4. Look at the assembly language code produced for the hot spots to see if it is efficient. If the code doesn't look good, tweaking the source code slightly may help the compiler do a better job. If the code still doesn't look good, then send a small piece of source code and the generated assembly language to your compiler vendor so they know what needs to be improved.
Default optimization options
Many users keep to the default compiler option of -O
. You should understand that this includes different optimizations for each language.
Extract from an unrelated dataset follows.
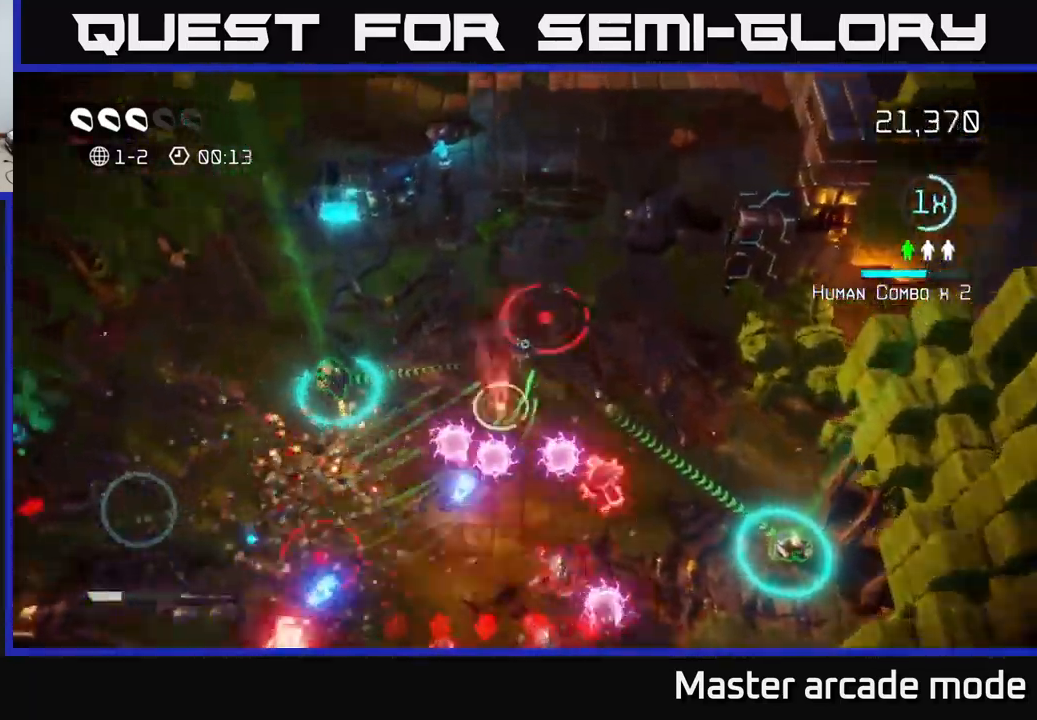
{"buttons": [], "left_stick": "down-left", "right_stick": "right", "events": [[83, "left_stick", "left"], [117, "right_stick", "down-right"], [233, "right_stick", "right"], [483, "left_stick", "down-left"]]}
In particular, SunSoft implements four optimization levels: -xO1
, -xO2
, -xO3
, and -xO4
. For Sun Fortran, the default -O
implies -xO3
, while for Sun C it implies -xO2
. Unless you are compiling device driver or kernel code, you should try to use -xO3
as the default option with C. The issue with device drivers is that the compiler can generate faster code if it assumes that variables do not map onto hardware I/O registers. The -xO3
optimizations are safe for normal code, but require that you use the volatile
keyword correctly in your device driver code.
Automatic parallelization
With the introduction and shipment of a large number of multiprocessor machines, it becomes cost-effective to recompile applications to utilize several processors on a single Unix process. SunSoft Developer Products has an automatic parallelizing optimizer available as an option for SPARCompiler 3.0. It supports Fortran 77, Fortran 90 and C. Apogee ships the Kuck and Associates Preprocessor (KAP) as an optional part of its product. This can also be used to parallelize code, although it uses Unix processes as its unit of concurrency, whereas the SunSoft optimizer uses lightweight processes (Solaris 2 threads bound to LWPs) in a single Unix context to reduce context-switching overhead.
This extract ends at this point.